The Distribution Property is a key concept to grasp when solving equations, especially when dealing with expressions in parentheses. It’s a mathematical rule that allows us to remove the parentheses by distributing, or multiplying, a number across the terms inside the parentheses. This simplification step is crucial as it prepares the equation for further solving steps.

When you see an expression such as \(a(b + c)\), the Distribution Property tells us that we can distribute \(a\) to both \(b\) and \(c\). This results in \(ab + ac\). For example, in the given equation \(0.9(6.2x - 5.9)\), applying the property means we multiply 0.9 with both 6.2x and -5.9.

• \(0.9 \times 6.2x = 5.58x\)
• \(0.9 \times -5.9 = -5.31\)

On the right side, a similar distribution takes place where 3.4 is multiplied across \(3.7x + 4.3\). This results in:

• \(3.4 \times 3.7x = 12.58x\)
• \(3.4 \times 4.3 = 14.62\)

By applying the Distribution Property, the expressions become simpler and ready for us to solve.

Linear equations are equations that involve variables raised only to the power of one. They are called 'linear' because when graphed, they create straight lines. Understanding how to recognize and solve these types of equations is fundamental to algebra.

The equation from the exercise \(0.9(6.2 x-5.9)=3.4(3.7 x+4.3)-1.8\) is a linear equation. Once you distribute the coefficients and simplify, the linear equation takes a clearer form. Typically, a linear equation might look like \(ax + b = cx + d\), where we can merge and compare terms to find the variable x.

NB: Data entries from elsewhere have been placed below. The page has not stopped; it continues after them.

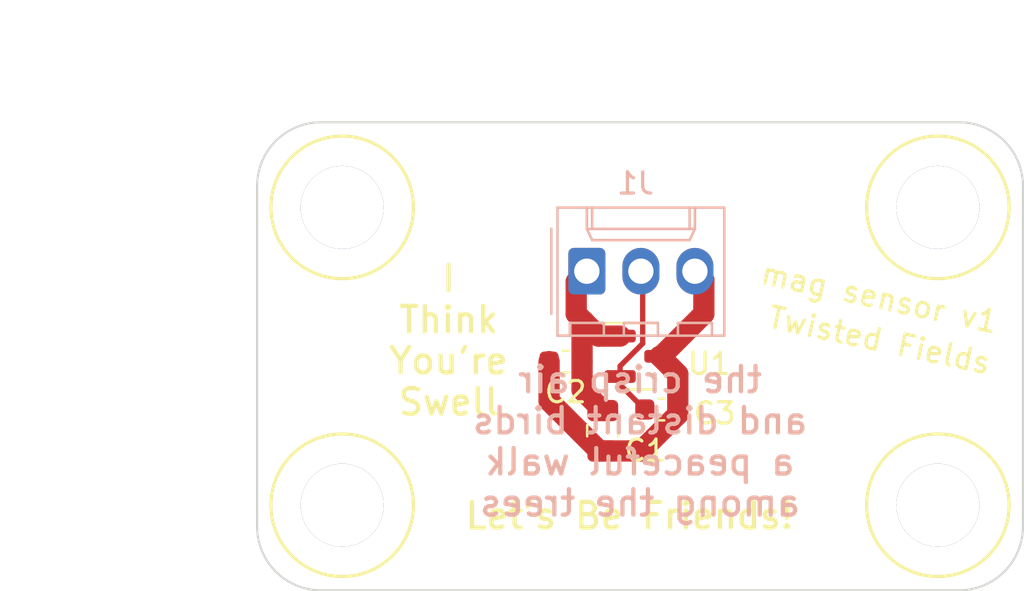
<source format=kicad_pcb>
(kicad_pcb (version 20211014) (generator pcbnew)

  (general
    (thickness 1.6)
  )

  (paper "A4")
  (layers
    (0 "F.Cu" signal)
    (31 "B.Cu" signal)
    (32 "B.Adhes" user "B.Adhesive")
    (33 "F.Adhes" user "F.Adhesive")
    (34 "B.Paste" user)
    (35 "F.Paste" user)
    (36 "B.SilkS" user "B.Silkscreen")
    (37 "F.SilkS" user "F.Silkscreen")
    (38 "B.Mask" user)
    (39 "F.Mask" user)
    (40 "Dwgs.User" user "User.Drawings")
    (41 "Cmts.User" user "User.Comments")
    (42 "Eco1.User" user "User.Eco1")
    (43 "Eco2.User" user "User.Eco2")
    (44 "Edge.Cuts" user)
    (45 "Margin" user)
    (46 "B.CrtYd" user "B.Courtyard")
    (47 "F.CrtYd" user "F.Courtyard")
    (48 "B.Fab" user)
    (49 "F.Fab" user)
    (50 "User.1" user)
    (51 "User.2" user)
    (52 "User.3" user)
    (53 "User.4" user)
    (54 "User.5" user)
    (55 "User.6" user)
    (56 "User.7" user)
    (57 "User.8" user)
    (58 "User.9" user)
  )

  (setup
    (stackup
      (layer "F.SilkS" (type "Top Silk Screen"))
      (layer "F.Paste" (type "Top Solder Paste"))
      (layer "F.Mask" (type "Top Solder Mask") (thickness 0.01))
      (layer "F.Cu" (type "copper") (thickness 0.035))
      (layer "dielectric 1" (type "core") (thickness 1.51) (material "FR4") (epsilon_r 4.5) (loss_tangent 0.02))
      (layer "B.Cu" (type "copper") (thickness 0.035))
      (layer "B.Mask" (type "Bottom Solder Mask") (thickness 0.01))
      (layer "B.Paste" (type "Bottom Solder Paste"))
      (layer "B.SilkS" (type "Bottom Silk Screen"))
      (copper_finish "None")
      (dielectric_constraints no)
    )
    (pad_to_mask_clearance 0)
    (pcbplotparams
      (layerselection 0x00010fc_ffffffff)
      (disableapertmacros false)
      (usegerberextensions true)
      (usegerberattributes false)
      (usegerberadvancedattributes false)
      (creategerberjobfile false)
      (svguseinch false)
      (svgprecision 6)
      (excludeedgelayer true)
      (plotframeref false)
      (viasonmask false)
      (mode 1)
      (useauxorigin false)
      (hpglpennumber 1)
      (hpglpenspeed 20)
      (hpglpendiameter 15.000000)
      (dxfpolygonmode true)
      (dxfimperialunits true)
      (dxfusepcbnewfont true)
      (psnegative false)
      (psa4output false)
      (plotreference true)
      (plotvalue true)
      (plotinvisibletext false)
      (sketchpadsonfab false)
      (subtractmaskfromsilk true)
      (outputformat 1)
      (mirror false)
      (drillshape 0)
      (scaleselection 1)
      (outputdirectory "gerber")
    )
  )

  (net 0 "")
  (net 1 "+3V3")
  (net 2 "GND")
  (net 3 "Net-(C3-Pad2)")

  (footprint "Capacitor_SMD:C_0603_1608Metric" (layer "F.Cu") (at 151 102.5 180))

  (footprint "Capacitor_SMD:C_0603_1608Metric" (layer "F.Cu") (at 146.5 100.25 180))

  (footprint "Package_TO_SOT_SMD:SOT-23" (layer "F.Cu") (at 150 100))

  (footprint "parts:MountingHole_3.9mm_Plastite_#6" (layer "F.Cu") (at 164 93))

  (footprint "parts:MountingHole_3.9mm_Plastite_#6" (layer "F.Cu") (at 136 93))

  (footprint "parts:MountingHole_3.9mm_Plastite_#6" (layer "F.Cu") (at 164 107))

  (footprint "parts:MountingHole_3.9mm_Plastite_#6" (layer "F.Cu") (at 136 107))

  (footprint "Capacitor_SMD:C_0805_2012Metric" (layer "F.Cu") (at 148.25 103.5 90))

  (footprint "Connector_Molex:Molex_KK-254_AE-6410-03A_1x03_P2.54mm_Vertical" (layer "B.Cu") (at 147.5 96))

  (gr_line (start 168 108) (end 168 92) (layer "Edge.Cuts") (width 0.1) (tstamp 0fffb40b-8a92-45a7-aca4-a86000e04018))
  (gr_arc (start 135 111) (mid 132.87868 110.12132) (end 132 108) (layer "Edge.Cuts") (width 0.1) (tstamp 28b64122-854d-43c2-a8f5-016d0f1dd3f3))
  (gr_arc (start 168 108) (mid 167.12132 110.12132) (end 165 111) (layer "Edge.Cuts") (width 0.1) (tstamp 5e3347f2-9c53-46a4-8f48-f5924b565dfd))
  (gr_arc (start 132 92) (mid 132.87868 89.87868) (end 135 89) (layer "Edge.Cuts") (width 0.1) (tstamp b4d936e5-a899-418c-9ed6-8598dbc8682f))
  (gr_arc (start 165 89) (mid 167.12132 89.87868) (end 168 92) (layer "Edge.Cuts") (width 0.1) (tstamp d4bd32f5-531b-48c2-877c-0b32f0dcba92))
  (gr_line (start 132 92) (end 132 108) (layer "Edge.Cuts") (width 0.1) (tstamp e5d04d74-d7cf-4362-92aa-bebc6f15ec35))
  (gr_line (start 135 111) (end 165 111) (layer "Edge.Cuts") (width 0.1) (tstamp ee0ae35f-5dae-4d9d-8e5d-f5fba9ccfaee))
  (gr_line (start 165 89) (end 135 89) (layer "Edge.Cuts") (width 0.1) (tstamp f3ac8b70-47f3-48ed-ac61-97566080708d))
  (gr_text "the crisp air\nand distant birds\na peaceful walk\namong the trees" (at 150 104) (layer "B.SilkS") (tstamp 98881e4c-2258-4c47-b393-bda91435545c)
    (effects (font (size 1.2 1.2) (thickness 0.2)) (justify mirror))
  )
  (gr_text "mag sensor v1" (at 161.25 97.25 -12) (layer "F.SilkS") (tstamp 00481029-de95-4b58-a6e8-431a39e8efb5)
    (effects (font (size 1 1) (thickness 0.15)))
  )
  (gr_text "I\nThink\nYou're\nSwell" (at 141 99.25) (layer "F.SilkS") (tstamp 231ccea6-55a4-4ec8-b87c-b79387207a12)
    (effects (font (size 1.2 1.2) (thickness 0.2)))
  )
  (gr_text "Twisted Fields" (at 161.25 99.25 -12) (layer "F.SilkS") (tstamp 240354cc-63da-42da-a0bd-b1e39c7ef835)
    (effects (font (size 1 1) (thickness 0.15)))
  )
  (gr_text "Let's Be Friends!" (at 149.5 107.5) (layer "F.SilkS") (tstamp 3a372a85-d748-4fce-9aa7-ca40f968fc1f)
    (effects (font (size 1.2 1.2) (thickness 0.2)))
  )
  (dimension (type aligned) (layer "F.Fab") (tstamp 6f57e41e-935c-412e-8528-53b4d2323afb)
    (pts (xy 136 93) (xy 136 107))
    (height 10)
    (gr_text "14.0000 mm" (at 124.85 100 90) (layer "F.Fab") (tstamp 93a9ddf6-1740-49d6-871a-fc3f7092434a)
      (effects (font (size 1 1) (thickness 0.15)))
    )
    (format (units 3) (units_format 1) (precision 4))
    (style (thickness 0.1) (arrow_length 1.27) (text_position_mode 0) (extension_height 0.58642) (extension_offset 0.5) keep_text_aligned)
  )
  (dimension (type aligned) (layer "F.Fab") (tstamp ebc75791-01c4-44ed-b4ff-eec0da3b689e)
    (pts (xy 164 93) (xy 136 93))
    (height 7.749999)
    (gr_text "28.0000 mm" (at 150 84.100001) (layer "F.Fab") (tstamp 126c491c-9bb3-434e-b11e-9947960b9ba3)
      (effects (font (size 1 1) (thickness 0.15)))
    )
    (format (units 3) (units_format 1) (precision 4))
    (style (thickness 0.1) (arrow_length 1.27) (text_position_mode 0) (extension_height 0.58642) (extension_offset 0.5) keep_text_aligned)
  )

  (segment (start 147.275 98.475) (end 147.375 98.375) (width 1) (layer "F.Cu") (net 1) (tstamp 0a504592-f106-4e24-a369-6e1af4b7c42e))
  (segment (start 149.0625 99.05) (end 148.05 99.05) (width 1) (layer "F.Cu") (net 1) (tstamp 0f393196-3355-435a-9812-713d66b2af34))
  (segment (start 147.375 98.375) (end 147 98) (width 1) (layer "F.Cu") (net 1) (tstamp 33b66e21-9c6a-4dc4-a08b-78be64af342b))
  (segment (start 148.05 99.05) (end 147.375 98.375) (width 1) (layer "F.Cu") (net 1) (tstamp 37a56bd0-93e6-49a6-8f34-7e896e3e1f0f))
  (segment (start 147.275 100.25) (end 147.275 98.475) (width 1) (layer "F.Cu") (net 1) (tstamp 5e535b39-e246-4f67-8b51-38c28a7f53b4))
  (segment (start 147 98) (end 147 96.5) (width 1) (layer "F.Cu") (net 1) (tstamp 883a66be-ef98-4920-8fee-b266af1c95de))
  (segment (start 147 96.5) (end 147.5 96) (width 1) (layer "F.Cu") (net 1) (tstamp a1595ff5-519b-4642-bd6f-2a158a467ee4))
  (segment (start 148.25 102.55) (end 147.275 101.575) (width 1) (layer "F.Cu") (net 1) (tstamp a2a8c99d-0466-4790-bd7a-1670453815fe))
  (segment (start 147.275 101.575) (end 147.275 100.25) (width 1) (layer "F.Cu") (net 1) (tstamp c04c8ed7-7542-4cf0-a0a8-bd6787d5c209))
  (segment (start 151.775 102.732468) (end 151.775 100.8375) (width 1) (layer "F.Cu") (net 2) (tstamp 09e192ca-61bf-43c6-a605-71eeaa1b5feb))
  (segment (start 148.25 104.45) (end 150.057468 104.45) (width 1) (layer "F.Cu") (net 2) (tstamp 0cab75b7-a9f1-4b18-bc98-566eb2aa5595))
  (segment (start 145.725 102.092824) (end 145.725 100.25) (width 1) (layer "F.Cu") (net 2) (tstamp 2ec6593b-c761-4862-92a8-a357435b2607))
  (segment (start 150.9375 100) (end 151 100) (width 1) (layer "F.Cu") (net 2) (tstamp 3546672f-e281-4e2a-b9c8-6b90f67ff015))
  (segment (start 151 100) (end 153 98) (width 1) (layer "F.Cu") (net 2) (tstamp 5f775c94-8163-4467-9beb-58f41e0cb9d8))
  (segment (start 153 98) (end 153 96.42) (width 1) (layer "F.Cu") (net 2) (tstamp 7292b101-fb7d-4078-bb13-7b9ae8692528))
  (segment (start 151.775 100.8375) (end 150.9375 100) (width 1) (layer "F.Cu") (net 2) (tstamp 821bdf67-5f16-4cff-a5db-4b446f5bd3eb))
  (segment (start 150.057468 104.45) (end 151.775 102.732468) (width 1) (layer "F.Cu") (net 2) (tstamp a939a636-0de0-4fa0-bbc3-54587417098d))
  (segment (start 153 96.42) (end 152.58 96) (width 1) (layer "F.Cu") (net 2) (tstamp be4ceb81-53aa-41bf-a32d-72c639b71b1a))
  (segment (start 148.082176 104.45) (end 145.725 102.092824) (width 1) (layer "F.Cu") (net 2) (tstamp e785cf93-1105-4a58-8a7e-c568edffe4f7))
  (segment (start 148.25 104.45) (end 148.082176 104.45) (width 1) (layer "F.Cu") (net 2) (tstamp fca61c60-4e48-4964-a744-d589872099d1))
  (segment (start 150.12452 96.08452) (end 150.04 96) (width 0.25) (layer "F.Cu") (net 3) (tstamp 154f05cb-b5d1-4b85-908f-57562916645e))
  (segment (start 149.0625 100.95) (end 149.0625 100.458572) (width 0.25) (layer "F.Cu") (net 3) (tstamp 43f9481c-710c-4a70-b5b4-8f4b24641629))
  (segment (start 150.12452 99.396552) (end 150.12452 96.08452) (width 0.25) (layer "F.Cu") (net 3) (tstamp 5ed581cd-7566-4d2e-92de-125e9c99efd5))
  (segment (start 149.0625 100.95) (end 149.0625 101.3375) (width 0.25) (layer "F.Cu") (net 3) (tstamp 70a0e5bd-25b7-4cf5-87bd-ceeca6ab7e56))
  (segment (start 149.0625 101.3375) (end 150.225 102.5) (width 0.25) (layer "F.Cu") (net 3) (tstamp 82e5ea2d-acde-40d4-b80d-7e85e848f6e3))
  (segment (start 149.0625 100.458572) (end 150.12452 99.396552) (width 0.25) (layer "F.Cu") (net 3) (tstamp b10b052f-dd00-4108-9450-b47480d3f2dd))

)

</source>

• Identify and consolidate like terms on both sides of the equation.
• Rearrange terms to isolate the variable on one side of the equation.
• Solve for the variable, keeping the equation balanced by performing the same operation on both sides.

Solving this involves careful algebraic manipulation and ensures that we correctly find the value of x.

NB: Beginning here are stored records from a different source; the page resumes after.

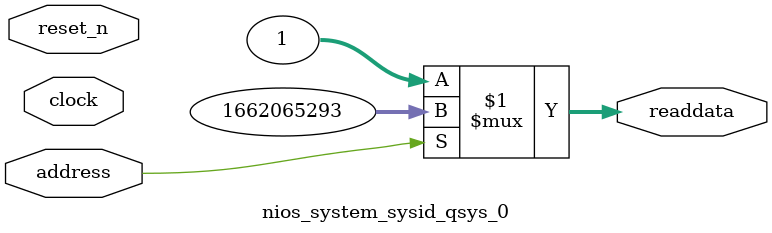
<source format=v>



// synthesis translate_off
`timescale 1ns / 1ps
// synthesis translate_on

// turn off superfluous verilog processor warnings 
// altera message_level Level1 
// altera message_off 10034 10035 10036 10037 10230 10240 10030 

module nios_system_sysid_qsys_0 (
               // inputs:
                address,
                clock,
                reset_n,

               // outputs:
                readdata
             )
;

  output  [ 31: 0] readdata;
  input            address;
  input            clock;
  input            reset_n;

  wire    [ 31: 0] readdata;
  //control_slave, which is an e_avalon_slave
  assign readdata = address ? 1662065293 : 1;

endmodule



</source>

Algebraic manipulation refers to the process of rearranging and simplifying equations to isolate variables and solve for unknowns. This involves various techniques like combining like terms, moving terms across the equation, and division or multiplication to isolate the variable.

In our example equation, once we've applied the Distribution Property, we have expressions like \(5.58x - 5.31\) and \(12.58x + 14.62\) to manage. The goal is to get all terms with the variable, \(x\), on one side and constant terms on the other.

**Steps of Basic Algebraic Manipulation:**

• Subtract or add terms from both sides of the equation to align terms accordingly.
• If needed, divide or multiply each part of the equation to simplify further.
• Check your solution by substituting back into the original equation.

Through algebraic manipulation, we execute step-by-step operations to ensure all parts of the equation are balanced until we isolate the variable, finding our solution.